The people closest to the explosion on the Tube would have suffered what's called a "primary blast injury." This is where the high frequency, high pressure sound wave penetrates the body and ruptures the small alveoli of the lungs. The victim then essentially drowns in their own body fluid. The second, and most common, type of injury would have been from debris spread by the expanding gases of the bomb; carriage parts and luggage contents all become deadly missiles. Some injuries would have been caused by whole bodies being picked up by the blast and thrown against carriage walls and many would have suffered burns from blazing debris. In a confined space, the explosions would be even more deadly.
Couple this technical knowledge with the fact that I knew that Thursday was a case of when rather than if; why do I continue to take the risk?

Risk is usually defined as a "chance of danger or loss" and chance is often described as "the way things happen without being planned." There are three aspects to risk: threat, vulnerability and consequences. A reward associated with risk occurs when the threat does not penetrate the vulnerability and everything goes according to plan.

The underground risk scenario for me is as follows: Regarding the threat, I know that conventional explosive devices are a weapon of choice for many terrorist organizations. I also know that public transport systems are a common target, especially among groups associated with international terrorism, which want to change our way of life, not our government. I also know that such organizations or people are likely to perpetrate large-scale attacks designed to grab global attention and cause mass civilian fatalities. I am also aware that the horrific injuries described above can be the consequence.

However, the rewards associated with the London Underground system are massive. Every day I am one of 2.7 million passengers who travel on the London Underground. I am joined by so many people because the convenience and service offered has resulted in a 76% increase in traffic over the past 20 years.

The U.K. "plan" is to increase our resilience to terrorist attacks. That's done through nationwide civil contingency planning in the event of one; the use of the intelligence and criminal-justice systems to reduce the chances of one; and a series of protective security measures.

But the vulnerabilities in the British (and presumably other Western nations') plans were again exposed by last week's events. The intelligence machinery, and the tools available to the police and courts, were designed for an entirely different threat. The intelligence system is designed to penetrate hierarchical structures rather than loose networks with only a tenuous link between management and foot soldiers.

As investigators have now discovered in regard to last week's bombings, we have homegrown terrorists operating undetected in a suburb of Leeds. These young men are plotting without alerting their families, and are willing to die for their cause.

In a free society, adversarial courts make it difficult to use evidence that has been obtained clandestinely. Criminal investigations also depend on collecting evidence only after the event.

Deterrence relies on the threat of a custodial sentence that's unlikely to deter people with ideological motivations.
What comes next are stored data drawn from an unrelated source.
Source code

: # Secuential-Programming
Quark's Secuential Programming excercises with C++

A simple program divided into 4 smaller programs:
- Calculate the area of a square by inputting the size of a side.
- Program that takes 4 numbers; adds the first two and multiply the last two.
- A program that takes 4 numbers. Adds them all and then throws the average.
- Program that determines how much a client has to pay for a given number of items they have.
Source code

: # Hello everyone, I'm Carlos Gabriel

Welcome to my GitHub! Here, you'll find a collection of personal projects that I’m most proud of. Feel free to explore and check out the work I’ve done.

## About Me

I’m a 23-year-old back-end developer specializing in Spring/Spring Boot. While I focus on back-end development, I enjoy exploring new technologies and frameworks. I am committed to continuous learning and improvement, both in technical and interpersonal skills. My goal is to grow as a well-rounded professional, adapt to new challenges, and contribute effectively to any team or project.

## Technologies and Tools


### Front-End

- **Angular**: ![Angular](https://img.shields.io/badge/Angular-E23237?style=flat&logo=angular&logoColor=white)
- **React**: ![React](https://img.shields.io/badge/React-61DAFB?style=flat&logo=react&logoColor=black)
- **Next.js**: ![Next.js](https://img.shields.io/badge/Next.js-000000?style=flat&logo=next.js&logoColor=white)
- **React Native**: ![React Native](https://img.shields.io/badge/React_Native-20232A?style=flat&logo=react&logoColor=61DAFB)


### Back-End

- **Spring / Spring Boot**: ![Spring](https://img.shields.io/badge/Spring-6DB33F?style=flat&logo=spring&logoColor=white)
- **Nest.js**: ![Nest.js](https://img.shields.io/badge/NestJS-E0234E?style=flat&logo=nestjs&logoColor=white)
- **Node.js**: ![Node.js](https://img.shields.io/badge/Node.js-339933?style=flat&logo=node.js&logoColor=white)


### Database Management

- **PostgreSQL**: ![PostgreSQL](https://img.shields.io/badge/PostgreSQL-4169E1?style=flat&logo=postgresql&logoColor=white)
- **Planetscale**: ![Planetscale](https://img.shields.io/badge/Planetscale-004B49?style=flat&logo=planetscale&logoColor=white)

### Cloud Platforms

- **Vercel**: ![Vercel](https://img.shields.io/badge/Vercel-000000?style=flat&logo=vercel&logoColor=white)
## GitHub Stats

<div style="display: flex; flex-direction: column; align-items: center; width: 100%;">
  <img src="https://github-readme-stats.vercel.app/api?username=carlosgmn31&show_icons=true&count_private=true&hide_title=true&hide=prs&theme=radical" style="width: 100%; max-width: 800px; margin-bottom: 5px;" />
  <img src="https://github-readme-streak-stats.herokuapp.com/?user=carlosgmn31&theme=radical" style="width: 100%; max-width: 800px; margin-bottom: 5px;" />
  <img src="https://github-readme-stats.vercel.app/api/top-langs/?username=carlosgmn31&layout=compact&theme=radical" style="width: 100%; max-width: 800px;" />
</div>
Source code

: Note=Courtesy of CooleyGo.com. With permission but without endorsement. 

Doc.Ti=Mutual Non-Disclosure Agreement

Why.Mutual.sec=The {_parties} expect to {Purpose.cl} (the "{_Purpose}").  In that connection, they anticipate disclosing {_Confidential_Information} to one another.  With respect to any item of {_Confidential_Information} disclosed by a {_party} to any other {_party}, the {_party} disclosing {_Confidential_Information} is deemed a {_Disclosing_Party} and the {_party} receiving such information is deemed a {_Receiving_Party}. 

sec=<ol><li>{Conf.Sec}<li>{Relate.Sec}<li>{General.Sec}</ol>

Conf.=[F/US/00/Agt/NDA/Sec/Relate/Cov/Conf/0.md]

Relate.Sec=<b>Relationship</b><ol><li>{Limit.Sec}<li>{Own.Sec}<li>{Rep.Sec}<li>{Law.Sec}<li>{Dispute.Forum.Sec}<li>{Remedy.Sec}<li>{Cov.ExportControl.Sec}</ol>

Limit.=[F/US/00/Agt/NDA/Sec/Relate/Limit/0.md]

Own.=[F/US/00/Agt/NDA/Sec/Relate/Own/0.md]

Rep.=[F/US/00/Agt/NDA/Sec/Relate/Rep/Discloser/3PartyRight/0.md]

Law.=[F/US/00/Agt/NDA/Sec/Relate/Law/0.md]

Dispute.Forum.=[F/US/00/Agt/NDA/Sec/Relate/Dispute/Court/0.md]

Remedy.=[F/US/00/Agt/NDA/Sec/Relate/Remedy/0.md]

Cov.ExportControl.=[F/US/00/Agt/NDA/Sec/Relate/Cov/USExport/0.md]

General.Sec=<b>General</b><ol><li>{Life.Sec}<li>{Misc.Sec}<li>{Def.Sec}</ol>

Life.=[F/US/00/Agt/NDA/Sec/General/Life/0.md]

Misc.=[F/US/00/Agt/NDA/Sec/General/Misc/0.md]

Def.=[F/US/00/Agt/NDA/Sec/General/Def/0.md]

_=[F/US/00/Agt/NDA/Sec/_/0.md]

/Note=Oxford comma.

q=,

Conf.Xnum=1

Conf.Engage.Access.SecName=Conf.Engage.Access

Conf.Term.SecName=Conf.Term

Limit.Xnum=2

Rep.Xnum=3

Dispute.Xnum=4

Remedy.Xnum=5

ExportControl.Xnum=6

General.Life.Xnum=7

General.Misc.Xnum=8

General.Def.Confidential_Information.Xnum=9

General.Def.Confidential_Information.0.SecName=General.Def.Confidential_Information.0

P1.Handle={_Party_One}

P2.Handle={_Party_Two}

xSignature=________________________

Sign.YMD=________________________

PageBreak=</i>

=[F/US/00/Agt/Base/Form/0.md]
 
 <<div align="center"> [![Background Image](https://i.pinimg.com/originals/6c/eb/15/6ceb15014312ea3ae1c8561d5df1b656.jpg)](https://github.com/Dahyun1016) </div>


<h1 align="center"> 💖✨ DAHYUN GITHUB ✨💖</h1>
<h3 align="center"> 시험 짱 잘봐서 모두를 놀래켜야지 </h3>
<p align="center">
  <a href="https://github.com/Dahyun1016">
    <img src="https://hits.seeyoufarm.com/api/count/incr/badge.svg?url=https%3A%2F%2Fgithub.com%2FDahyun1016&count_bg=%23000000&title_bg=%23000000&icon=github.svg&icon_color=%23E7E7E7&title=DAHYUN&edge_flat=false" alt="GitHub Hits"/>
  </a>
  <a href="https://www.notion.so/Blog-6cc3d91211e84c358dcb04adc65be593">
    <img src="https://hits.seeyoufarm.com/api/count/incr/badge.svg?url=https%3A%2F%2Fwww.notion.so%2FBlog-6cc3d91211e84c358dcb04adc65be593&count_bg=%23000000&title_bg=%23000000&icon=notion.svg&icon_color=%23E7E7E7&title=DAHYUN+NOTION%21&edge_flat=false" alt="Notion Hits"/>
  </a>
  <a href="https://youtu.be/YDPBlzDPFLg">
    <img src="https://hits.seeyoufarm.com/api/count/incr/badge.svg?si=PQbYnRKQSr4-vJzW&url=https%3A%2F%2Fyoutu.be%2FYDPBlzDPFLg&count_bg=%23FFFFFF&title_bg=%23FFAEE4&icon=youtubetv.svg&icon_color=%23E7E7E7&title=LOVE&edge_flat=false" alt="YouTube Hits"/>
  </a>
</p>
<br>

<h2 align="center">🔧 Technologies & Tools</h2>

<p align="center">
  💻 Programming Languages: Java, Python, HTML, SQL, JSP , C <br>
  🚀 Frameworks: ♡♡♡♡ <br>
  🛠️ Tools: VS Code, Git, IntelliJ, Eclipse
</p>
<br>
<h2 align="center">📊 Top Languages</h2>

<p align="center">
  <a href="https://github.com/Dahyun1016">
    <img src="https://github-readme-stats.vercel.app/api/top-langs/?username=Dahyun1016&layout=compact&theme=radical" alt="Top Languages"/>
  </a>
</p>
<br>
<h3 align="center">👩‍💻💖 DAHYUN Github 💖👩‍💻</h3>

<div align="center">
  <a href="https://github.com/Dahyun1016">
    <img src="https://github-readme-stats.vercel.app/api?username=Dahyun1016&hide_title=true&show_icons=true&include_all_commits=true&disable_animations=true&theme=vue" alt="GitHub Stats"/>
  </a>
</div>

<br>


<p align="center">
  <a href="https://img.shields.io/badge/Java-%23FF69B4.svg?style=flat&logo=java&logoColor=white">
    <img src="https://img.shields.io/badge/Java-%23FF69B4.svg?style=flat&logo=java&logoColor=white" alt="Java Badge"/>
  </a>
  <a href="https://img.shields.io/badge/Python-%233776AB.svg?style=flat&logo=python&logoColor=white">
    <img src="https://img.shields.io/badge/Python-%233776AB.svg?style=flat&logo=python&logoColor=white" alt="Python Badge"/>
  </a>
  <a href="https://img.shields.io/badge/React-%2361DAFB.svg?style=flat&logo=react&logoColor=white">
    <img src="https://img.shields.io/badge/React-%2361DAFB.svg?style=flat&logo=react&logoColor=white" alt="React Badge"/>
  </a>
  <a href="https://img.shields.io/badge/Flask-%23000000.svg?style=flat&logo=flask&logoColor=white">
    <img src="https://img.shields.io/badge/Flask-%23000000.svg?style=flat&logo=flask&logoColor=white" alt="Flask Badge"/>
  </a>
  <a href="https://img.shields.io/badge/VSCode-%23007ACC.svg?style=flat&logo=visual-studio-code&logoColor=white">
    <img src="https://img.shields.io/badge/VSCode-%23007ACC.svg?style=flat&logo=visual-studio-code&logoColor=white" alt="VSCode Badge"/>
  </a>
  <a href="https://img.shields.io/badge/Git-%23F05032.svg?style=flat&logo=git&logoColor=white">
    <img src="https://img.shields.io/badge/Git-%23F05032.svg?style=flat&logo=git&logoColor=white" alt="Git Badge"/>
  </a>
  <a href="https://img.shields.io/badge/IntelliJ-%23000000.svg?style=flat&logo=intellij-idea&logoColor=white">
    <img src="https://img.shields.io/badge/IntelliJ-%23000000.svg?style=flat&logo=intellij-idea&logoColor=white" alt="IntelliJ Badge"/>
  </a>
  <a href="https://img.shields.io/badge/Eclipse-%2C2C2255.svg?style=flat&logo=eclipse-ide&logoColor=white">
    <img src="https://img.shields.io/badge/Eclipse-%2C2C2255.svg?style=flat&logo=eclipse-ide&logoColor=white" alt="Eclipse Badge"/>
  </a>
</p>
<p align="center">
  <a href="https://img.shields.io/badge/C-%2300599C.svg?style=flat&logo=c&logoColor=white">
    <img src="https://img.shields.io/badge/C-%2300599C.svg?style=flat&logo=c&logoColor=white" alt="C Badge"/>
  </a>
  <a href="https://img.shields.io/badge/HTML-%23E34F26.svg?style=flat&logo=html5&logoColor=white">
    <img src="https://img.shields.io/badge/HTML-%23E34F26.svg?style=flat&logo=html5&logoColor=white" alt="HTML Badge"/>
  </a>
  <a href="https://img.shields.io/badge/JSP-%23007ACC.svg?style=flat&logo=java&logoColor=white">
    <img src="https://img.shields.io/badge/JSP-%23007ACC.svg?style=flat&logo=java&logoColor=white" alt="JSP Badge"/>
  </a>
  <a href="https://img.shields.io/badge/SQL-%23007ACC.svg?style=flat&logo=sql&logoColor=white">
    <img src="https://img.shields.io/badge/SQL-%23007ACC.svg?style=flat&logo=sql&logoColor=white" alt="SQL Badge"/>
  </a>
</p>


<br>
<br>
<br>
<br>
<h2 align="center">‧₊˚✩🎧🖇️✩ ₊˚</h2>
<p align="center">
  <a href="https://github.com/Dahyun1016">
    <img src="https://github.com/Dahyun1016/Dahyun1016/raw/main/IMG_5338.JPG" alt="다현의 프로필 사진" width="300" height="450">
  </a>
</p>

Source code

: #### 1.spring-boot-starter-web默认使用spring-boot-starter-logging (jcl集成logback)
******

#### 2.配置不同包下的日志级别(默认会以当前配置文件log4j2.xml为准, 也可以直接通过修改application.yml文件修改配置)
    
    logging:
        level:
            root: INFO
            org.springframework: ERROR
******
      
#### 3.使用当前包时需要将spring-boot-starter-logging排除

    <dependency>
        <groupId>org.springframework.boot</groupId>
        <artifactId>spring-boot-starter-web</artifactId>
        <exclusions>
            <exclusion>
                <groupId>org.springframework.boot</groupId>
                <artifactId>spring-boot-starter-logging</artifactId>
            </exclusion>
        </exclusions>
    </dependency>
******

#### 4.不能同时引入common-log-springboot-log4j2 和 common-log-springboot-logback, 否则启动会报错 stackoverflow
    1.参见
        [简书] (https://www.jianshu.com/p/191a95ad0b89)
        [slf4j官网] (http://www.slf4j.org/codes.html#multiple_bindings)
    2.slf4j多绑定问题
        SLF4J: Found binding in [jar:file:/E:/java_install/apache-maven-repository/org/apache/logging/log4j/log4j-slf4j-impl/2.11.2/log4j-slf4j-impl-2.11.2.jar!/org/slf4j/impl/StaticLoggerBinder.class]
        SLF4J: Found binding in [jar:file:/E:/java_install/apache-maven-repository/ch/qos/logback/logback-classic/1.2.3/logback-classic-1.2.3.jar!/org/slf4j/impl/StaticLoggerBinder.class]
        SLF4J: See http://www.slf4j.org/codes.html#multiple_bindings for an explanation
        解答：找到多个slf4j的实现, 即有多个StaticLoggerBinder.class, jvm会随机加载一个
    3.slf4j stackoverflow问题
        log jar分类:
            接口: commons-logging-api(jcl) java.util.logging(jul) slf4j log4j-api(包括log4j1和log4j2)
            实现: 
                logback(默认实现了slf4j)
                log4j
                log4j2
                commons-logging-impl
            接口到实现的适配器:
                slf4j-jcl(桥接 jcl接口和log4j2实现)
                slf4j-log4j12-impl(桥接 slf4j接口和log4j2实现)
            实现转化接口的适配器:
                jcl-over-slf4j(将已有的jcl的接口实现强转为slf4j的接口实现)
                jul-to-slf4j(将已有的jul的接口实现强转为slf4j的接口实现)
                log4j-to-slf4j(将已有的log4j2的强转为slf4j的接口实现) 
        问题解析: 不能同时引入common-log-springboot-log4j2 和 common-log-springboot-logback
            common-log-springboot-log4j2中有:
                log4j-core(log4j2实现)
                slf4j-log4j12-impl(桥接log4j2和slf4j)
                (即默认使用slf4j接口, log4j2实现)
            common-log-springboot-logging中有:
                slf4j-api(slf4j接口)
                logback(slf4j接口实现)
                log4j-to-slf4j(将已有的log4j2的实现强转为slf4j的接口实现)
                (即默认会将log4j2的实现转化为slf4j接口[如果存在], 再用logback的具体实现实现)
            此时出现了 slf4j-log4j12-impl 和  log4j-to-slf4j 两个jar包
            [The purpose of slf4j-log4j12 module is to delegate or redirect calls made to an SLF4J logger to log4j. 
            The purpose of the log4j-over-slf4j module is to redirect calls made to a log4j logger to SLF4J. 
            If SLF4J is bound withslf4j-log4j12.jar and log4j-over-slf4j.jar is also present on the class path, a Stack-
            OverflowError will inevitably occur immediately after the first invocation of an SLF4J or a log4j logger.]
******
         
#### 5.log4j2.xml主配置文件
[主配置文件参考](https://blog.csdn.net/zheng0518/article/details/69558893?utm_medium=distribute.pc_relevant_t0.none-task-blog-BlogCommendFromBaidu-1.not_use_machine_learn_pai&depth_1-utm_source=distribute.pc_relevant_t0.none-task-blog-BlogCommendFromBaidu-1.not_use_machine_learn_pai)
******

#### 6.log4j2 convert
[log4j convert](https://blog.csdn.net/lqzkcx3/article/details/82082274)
Civil contingency planning is new and largely untested. And lastly many public targets, like the subway, can't be protected well.

With respect to the Underground, these vulnerabilities are also amplified by the fact that, although technical solutions might exist to screen every person who enters the subway for explosives, the implementation of such measures would add significantly to the time of a journey and result in false alarms and delays. Notwithstanding the intrusiveness and the financial cost, the Underground would cease to be either convenient or predictable and the rewards of the system would have disappeared.
This means that if I, and my fellow commuters, are to continue to be happy to use transportation systems like the Underground or, put another way, preserve our way of life, then we will have to rely on preventative measures to stem the risks at source and consequence management measures that reduce the impact of such attacks. I will continue to take the Underground undaunted as long as I know that every effort is being made to do this.


Dr. Bell is director of the Homeland Security & Resilience Department at the Royal United Services Institute for Defense & Security Studies.